The first false assumption is that the amount of land in a city limits the amount of housing in that city. If you assume that every bit of residential land must be occupied by single-family houses on 1/5 of an acre on land, I suppose this assumption makes sense. But in reality, you can always put more people on a block of land. Where today you have big houses, tomorrow you could have small houses. Where today you have small houses, tomorrow you could have small apartment buildings. Where today you have small apartment buildings, tomorrow you could have large apartment buildings. Even in midtown Manhattan, where I live, there are lots to two-to-four story buildings that could be knocked down and replaced with larger buildings. If Manhattan had the density of Mongkok (a popular Hong Kong neighborhood with 340,000 people per square mile), it could accommodate almost 7 million people- about 80 percent of the city of New York’s population.* And if Manhattan had enough housing to accommodate Mongkok-type densities, a whole lot of housing units (either outer borough units or older Manhattan units) would become vacant, causing rents to plunge.
The second assumption is that a city’s built-up core is its entire housing market. But this is wrong, because Manhattan landlords compete not just with each other, but with landlords in the outer boroughs and the suburbs. So if enough housing units were, for example, built in New Jersey, demand for housing in Manhattan would eventually decrease.

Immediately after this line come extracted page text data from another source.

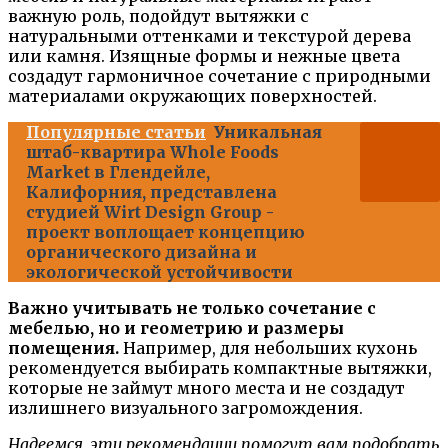
важную роль, подойдут вытяжки с
натуральными оттенками и текстурой дерева
или камня. Изящные формы и нежные цвета
создадут гармоничное сочетание с природными
материалами окружающих поверхностей.
Популярные статьи
Уникальная
штаб-квартира Whole Foods
Market в Глендейле,
Калифорния, представлена
студией Wirt Design Group -
проект воплощает концепцию
органического дизайна и
экологической устойчивости
Важно учитывать не только сочетание с
мебелью, но и геометрию и размеры
помещения.
Например, для небольших кухонь
рекомендуется выбирать компактные вытяжки,
которые не займут много места и не создадут
излишнего визуального загромождения.
Надеемся, эти рекомендации помогут вам подобрать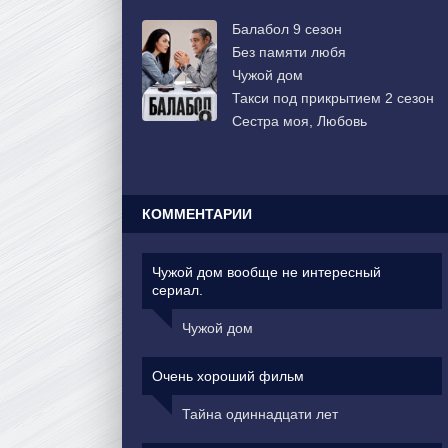
Балабол 9 сезон
Без памяти любя
Чужой дом
Такси под прикрытием 2 сезон
Сестра моя, Любовь
КОММЕНТАРИИ
Чужой дом вообще не интересный
сериал.
Чужой дом
Очень хороший фильм
Тайна одиннадцати лет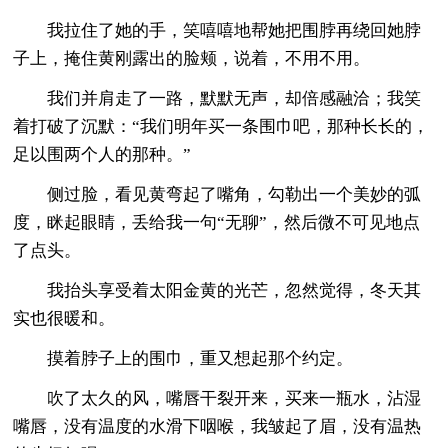
我拉住了她的手，笑嘻嘻地帮她把围脖再绕回她脖
子上，掩住黄刚露出的脸颊，说着，不用不用。
我们并肩走了一路，默默无声，却倍感融洽；我笑
着打破了沉默：“我们明年买一条围巾吧，那种长长的，
足以围两个人的那种。”
侧过脸，看见黄弯起了嘴角，勾勒出一个美妙的弧
度，眯起眼睛，丢给我一句“无聊”，然后微不可见地点
了点头。
我抬头享受着太阳金黄的光芒，忽然觉得，冬天其
实也很暖和。
摸着脖子上的围巾，重又想起那个约定。
吹了太久的风，嘴唇干裂开来，买来一瓶水，沾湿
嘴唇，没有温度的水滑下咽喉，我皱起了眉，没有温热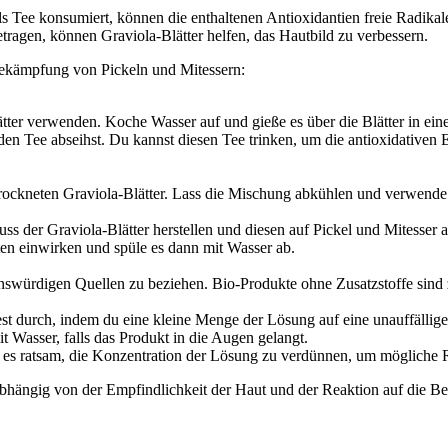
ls Tee konsumiert, können die enthaltenen Antioxidantien freie Radik
etragen, können Graviola-Blätter helfen, das Hautbild zu verbessern.
Bekämpfung von Pickeln und Mitessern:
tter verwenden. Koche Wasser auf und gieße es über die Blätter in ein
den Tee abseihst. Du kannst diesen Tee trinken, um die antioxidativen
rockneten Graviola-Blätter. Lass die Mischung abkühlen und verwende 
s der Graviola-Blätter herstellen und diesen auf Pickel und Mitesser
uten einwirken und spüle es dann mit Wasser ab.
enswürdigen Quellen zu beziehen. Bio-Produkte ohne Zusatzstoffe sin
t durch, indem du eine kleine Menge der Lösung auf eine unauffällige H
 Wasser, falls das Produkt in die Augen gelangt.
t es ratsam, die Konzentration der Lösung zu verdünnen, um mögliche 
hängig von der Empfindlichkeit der Haut und der Reaktion auf die B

*A common counteragument is that demolishing and rebuilding housing is expensive. This argument fails tor two reasons. First, the differences between high-cost cities and low-cost cities have far more to do with land costs than with construction costs. For example, metro San Francisco’s construction costs per housing unit are only 1.7 times higher than those of Atlanta, but its metro land costs are more than fifteen times higher (data here).